へブル 7
Japanese Bible: Easy-to-Read Version
メルキゼデク大祭司
7 メルキゼデクはサレムという地域の王であり、最も高い位置にいる神の祭司だった。アブラハムが東方の王たちとの戦で勝利をし、そこから帰還した際にメルキゼデクはアブラハムへ会いに行った。その日、メルキゼデクはアブラハムを祝福した。 2 そしてアブラハムは戦利品の中から10%に当たる物を彼に与えた。
サレムの王であるメルキゼデクという名前には2つの意味がある。1つは正義の王、もう一つはサレムの王。またサレムの王には平和の王という意味もあった。 3 彼がどこ出身で、両親は誰なのか、そのことを知る者は誰もいない。また彼がいつ生まれ、いつ死んだのかという情報も定かではない。メルキゼデクは神の息子のような存在で、どんな時も祭司で居続けた。
4 メルキゼデクは素晴らしい方で、私たちの先祖であるアブラハムでさえも彼に対して丁重なおもてなしをしたのだ。そして、アブラハムは戦場で得たものの中から10%にあたる戦利品をメルキゼデクに与えるほどだった。 5 こうして祭司の職についたレビ族の人々は、自分たちがアブラハムの子孫であっても、また国民もアブラハムの子孫であったとしても、国民から10%の物を受け取ることが律法で定められたのだ。 6 メルキゼデクはレビ族の出身ではなかったものの、アブラハムは自分の所有物から10%のものを差し上げた。そして、メルキゼデクは神の約束を受けたアブラハムを祝福したのだ。 7 全ての人が知っているように、重要かつ人の上に立つ者は、その下にいる人を祝福するものだ。
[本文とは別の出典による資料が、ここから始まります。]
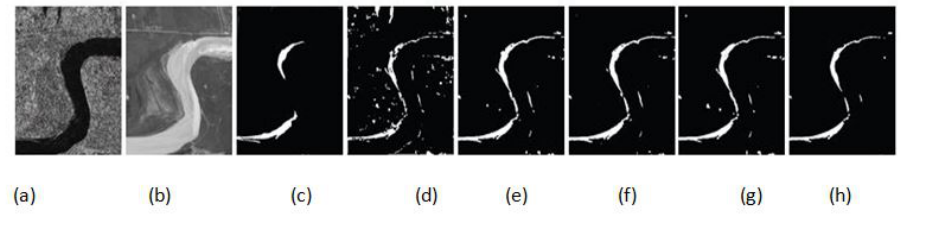
Figure 8. CD results for the heterogeneous images. ( a , b ) Images acquired by different observation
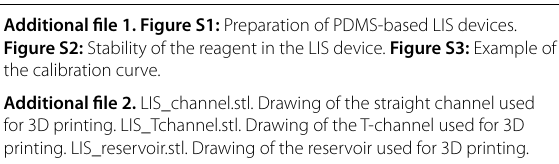
Additional file 1. Figure S1: Preparation of PDMS-based LIS devices. Figure S2: Stability of the reagent in the LIS device. Figure S3: Example of the calibration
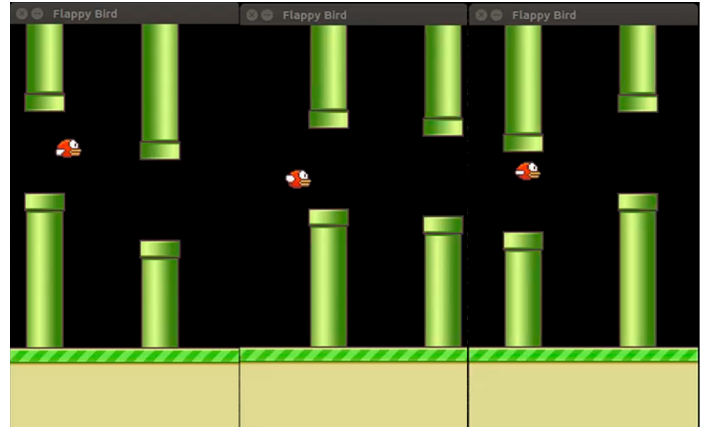
Figure 14. The Flappy Bird game.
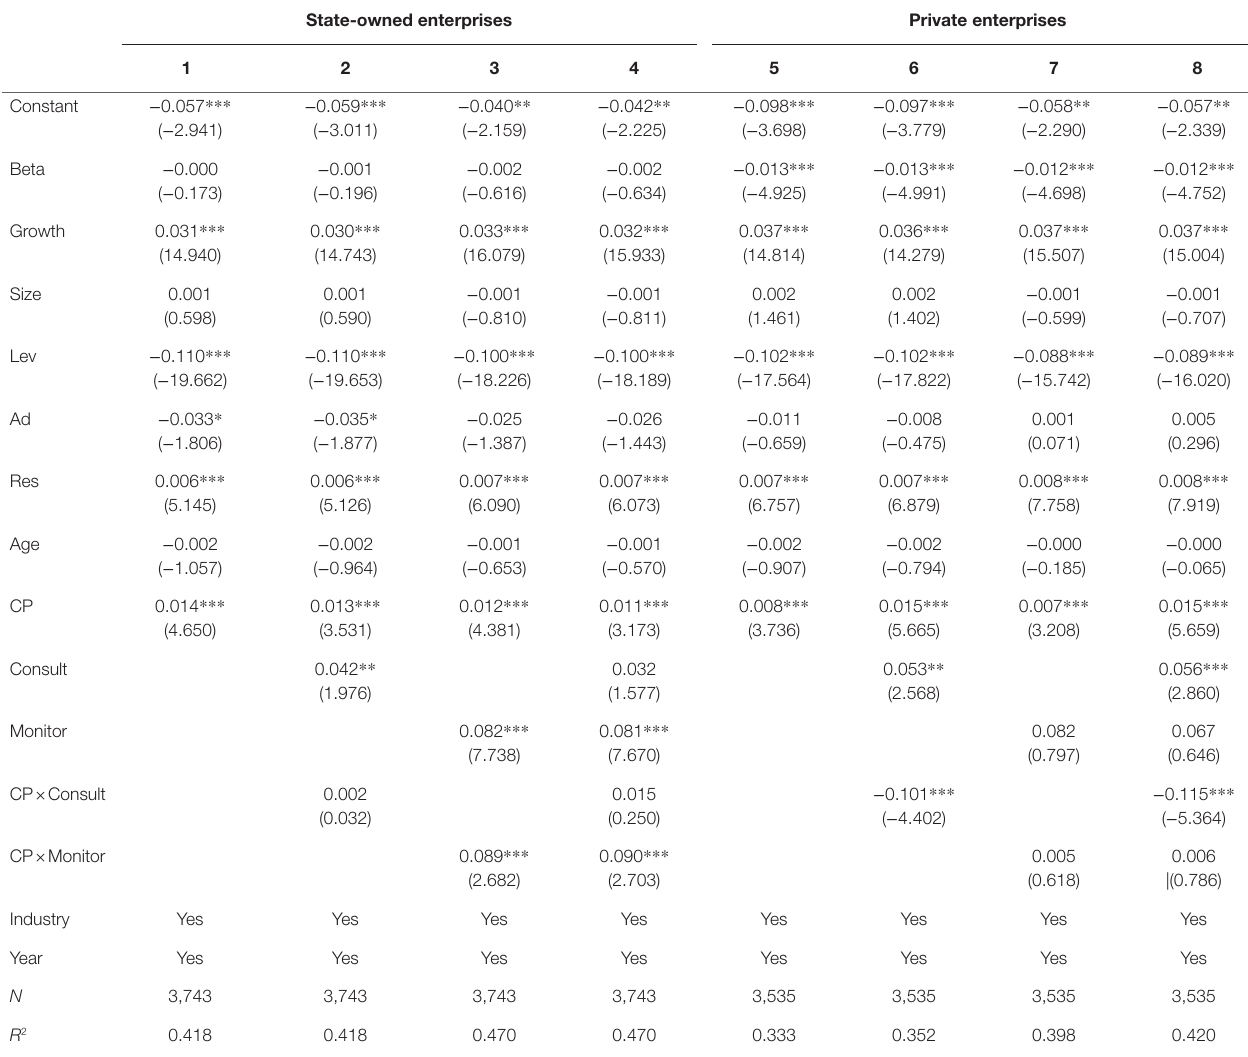
TABLE 3 | Regression results of the functions of the BOD in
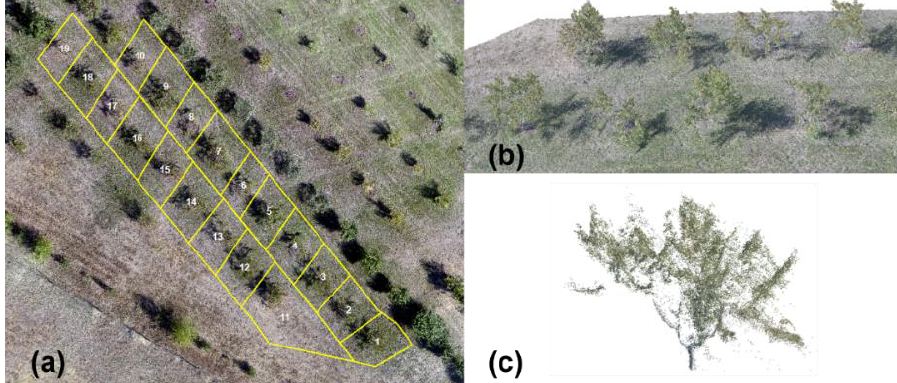
Figure 4. ( a ) Boundary representing the individual peach trees for segmentation, ( b ) 3D point cloud, and ( c ) 3D point cloud of an individual tree after segmentation.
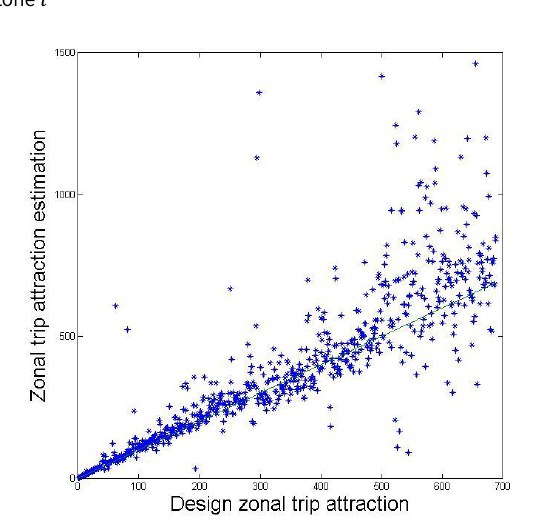
Figure 6. Zonal trip attraction pattern comparison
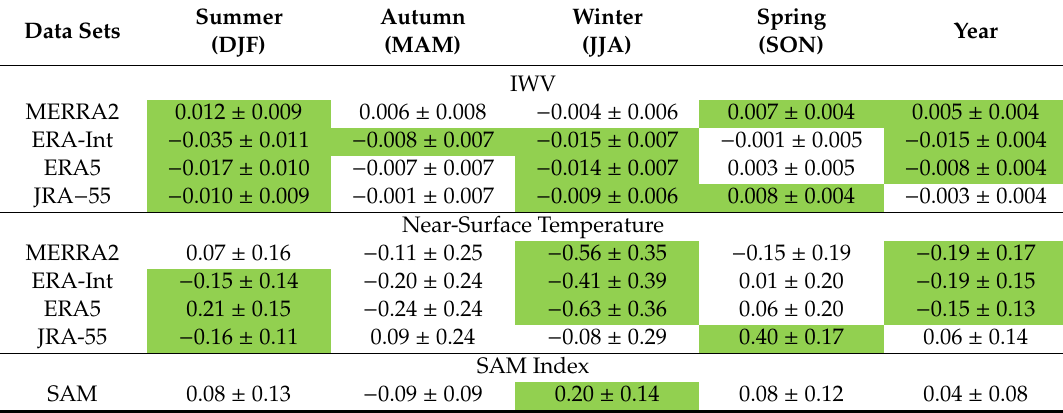
Table 2. Multidecadal trends in IWV (kg m − 2 dec − 1 ) and near-surface temperature (K dec − 1 ) from the 4 data sets (MERRA2, ERA Interim (ERA-Int), ERA5 and JRA-55) and in SAM index (index dec − 1 ) from [30] along with 1- σ error over the 38-year period (1980–2017), based either on seasonal or annual averages. Significant multidecadal trends are highlighted in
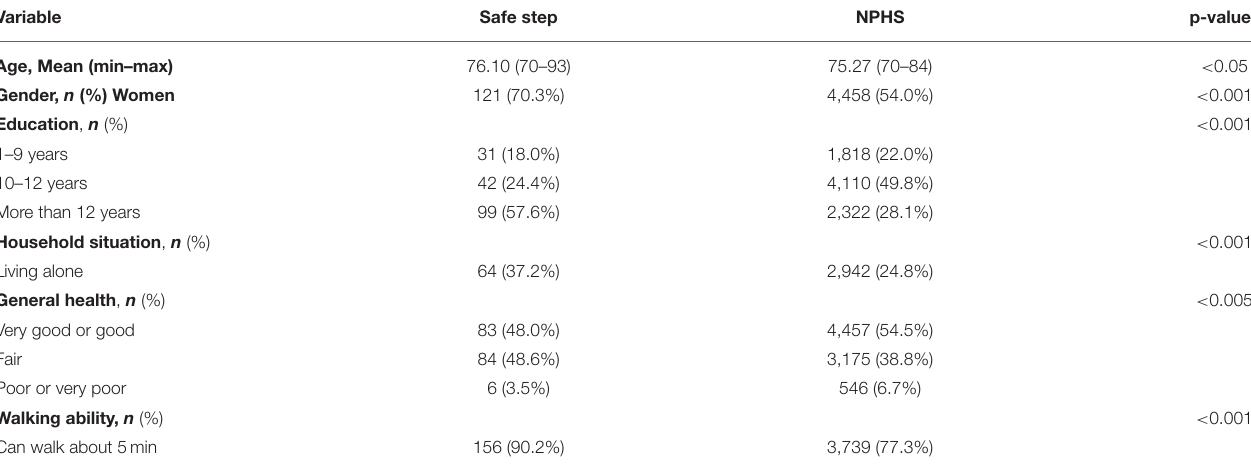
TABLE 2 | Distribution of self-reported characteristics of the Safe Step sample and National Public Health Survey (NPHS).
8 一般の祭司は10分の1を献金として受けるが、最後にはみんな死を迎える。しかしメルキゼデクは、他の祭司と同じようにアブラハムから10分の1を受け取ったが、聖書では彼はずっと生き続けていると書かれている。 9 要するに10分の1を受け取るレビ人もまた、アブラハムを通してメルキゼデクに10分の1を与えていたということなのだ。 10 実際、レビはその時点ではまだ存在していなかったが、メルキゼデクがアブラハムと出会った時、レビはアブラハムを通して存在していたのだ。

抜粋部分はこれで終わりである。